Friday, June 26, 2009

Killing widows (by Suzie)

This is a lily from the garden of my Aunt Bess, who died last week at age 96, the last of her generation. She had outlived the avocado and fig trees in her bountiful yard in a working-class neighborhood of West Los Angeles.

Like my mother, Aunt Bess was a knitting goddess, who held knitting needles as if they grew from her hands. In the winter, I pad around in red slippers that she knitted. On my bed is a fantastic afghan she knitted out of odds and ends, like a coat of many colors.

Although we kept in touch with cards and calls, the last time I saw her was in 1996. She had come to terms with the fact that my father had little interest in family or heritage, and he had married a woman who wasn't Jewish and didn't convert. She gave me books; we looked through a family photo album. She wanted me to understand where I came from.

When she died, I wanted others to understand where she had come from. These days, many newspapers charge for obits, and I ended up spending $684 for a small b&w head shot of her and about 35 lines in the LA Times. Because nothing runs smoothly, I ended up having to make a few calls. The money, plus the time and skill to navigate the system, weed out some people who might want to place similar obits. One reason this matters is that archived obituaries become part of the historical record. It is part of the question of who is part of history and who isn't.

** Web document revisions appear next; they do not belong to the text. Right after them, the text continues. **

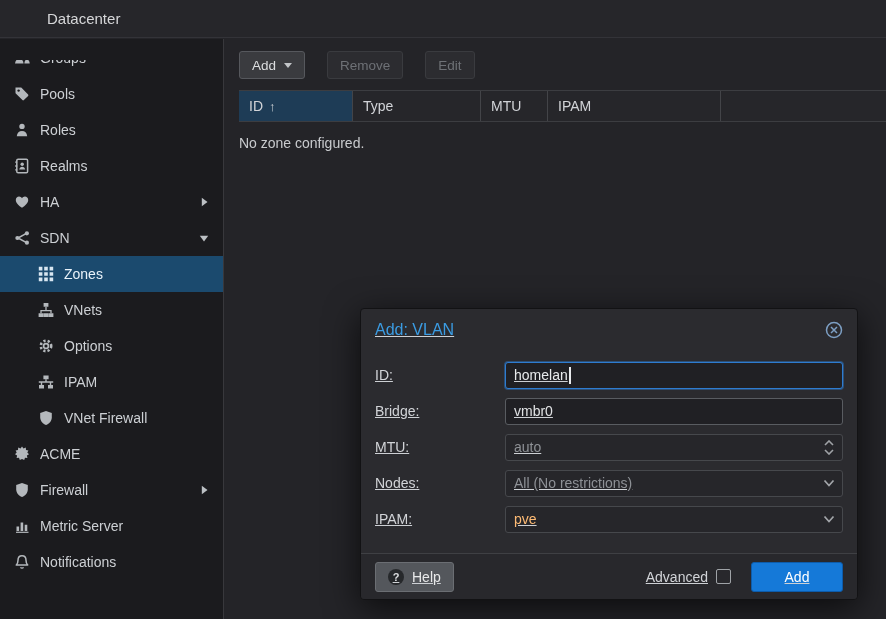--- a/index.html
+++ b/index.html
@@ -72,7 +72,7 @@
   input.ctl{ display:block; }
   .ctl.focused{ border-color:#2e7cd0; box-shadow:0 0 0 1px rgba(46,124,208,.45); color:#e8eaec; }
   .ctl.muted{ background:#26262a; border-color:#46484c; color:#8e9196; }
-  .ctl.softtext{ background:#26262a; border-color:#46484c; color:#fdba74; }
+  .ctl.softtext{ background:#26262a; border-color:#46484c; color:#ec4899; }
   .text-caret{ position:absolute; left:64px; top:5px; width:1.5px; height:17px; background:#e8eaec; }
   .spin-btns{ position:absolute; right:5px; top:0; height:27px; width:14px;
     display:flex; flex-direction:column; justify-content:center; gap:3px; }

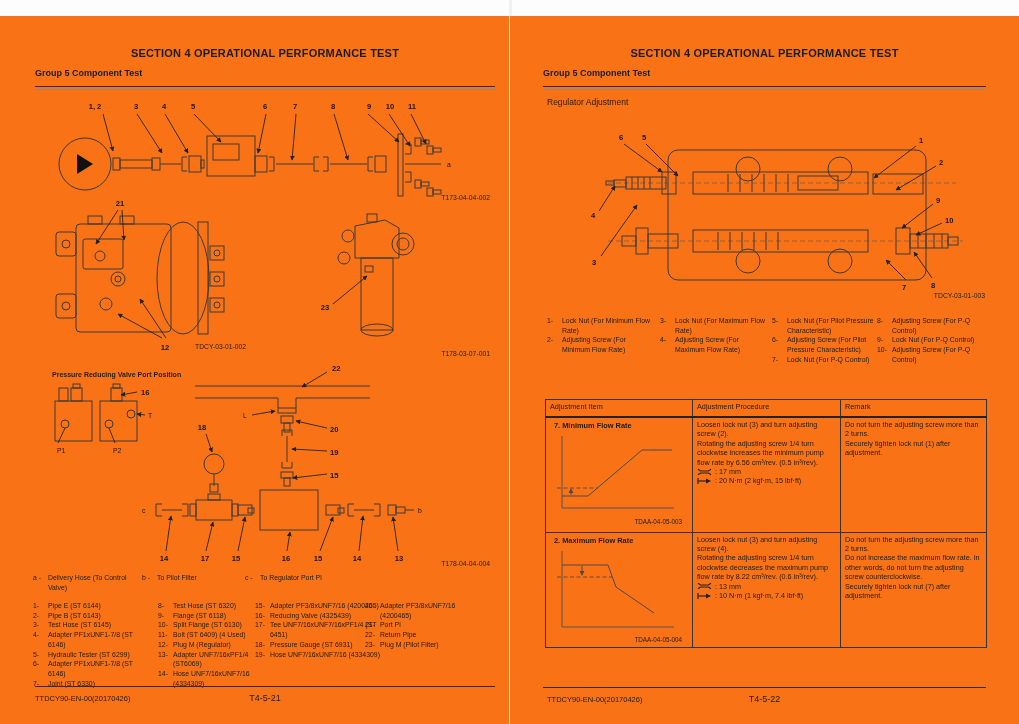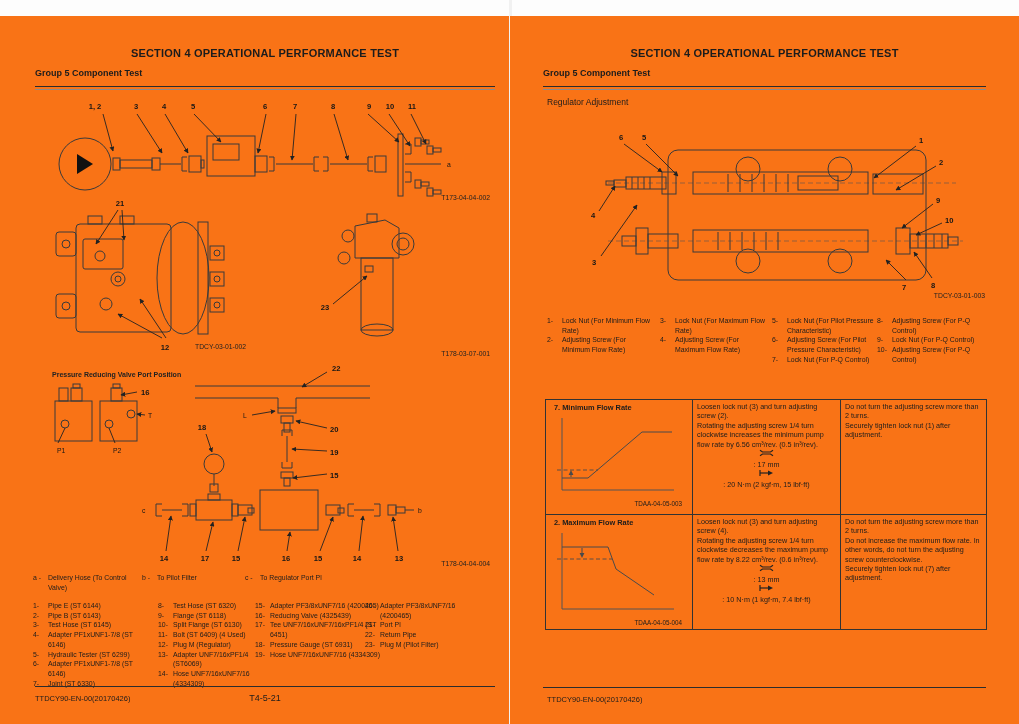--- a/index.html
+++ b/index.html
@@ -557,6 +557,11 @@
           <col style="width:146px">
         </colgroup>
       <tbody>
+          <tr>
+        <th>Adjustment Item</th>
+        <th>Adjustment Procedure</th>
+        <th>Remark</th>
+      </tr>
       <tr style="height:115px;">
         <td>
           <div class="itemlabel">7.  Minimum Flow Rate</div>

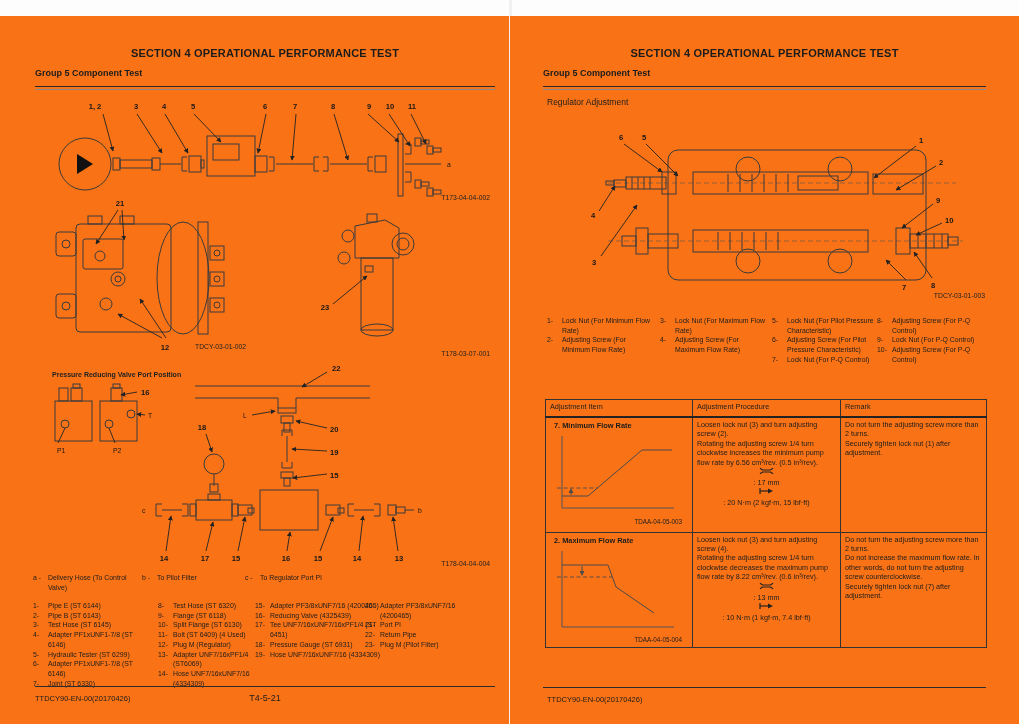--- a/index.html
+++ b/index.html
@@ -26,7 +26,7 @@
   table.adj{border:1.4px solid #222;}
   table.adj th{border-bottom:2px solid #222;height:12px;font-size:7.3px;}
   .pline{margin:0;}
-  .toolline{display:flex;align-items:center;gap:3px;flex-direction:column;}
+  .toolline{display:flex;align-items:center;gap:3px;}
   .itemlabel{font-size:7.4px;font-weight:bold;padding:1px 0 0 4px;}
   .chartwrap{width:132px;}
   .chartref{font-size:6.3px;text-align:right;width:132px;}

I can just imagine what Aunt Bess would have thought about paying for obituaries. I hesitate to bring up this subject because of all the nasty talk about Jews being cheap. When I hear non-Jews make these remarks, I think of the terrible poverty of my ancestors, and how they had to get by, how my grandparents moved to a ghetto in Cleveland when that word was still associated with Jews. Poverty influenced their children in different ways. As a bookkeeper, Aunt Bess was good with money, and she carried herself with class. Although she had started in the jewelry trade, she usually wore only a small diamond necklace, a lavalier, that had belonged to her mother.

There was no room in the obit for such details. There was no room to write how she sent us homemade rugelach at Hanukkah and See's chocolates, which we couldn't get in Texas at that time.

Because I was paying by the line, I tried to reword any paragraphs that had only a word or two left over on the last line. In journalism jargon, this is "killing widows" (see this example). The term reflects society's view of a manless woman: She's just taking up space.

Before her third husband made her a widow, Aunt Bess had divorced two others. She had worked all of her life, starting as a child. The oldest girl of seven children, she helped care for the younger ones. My father, who would have been 91 today, thought of her as a mother. People said I looked like her, and at the end of his life, Daddy mistook me for her once and a while.

What interesting roles we put on and take off, daughter to sister to mother.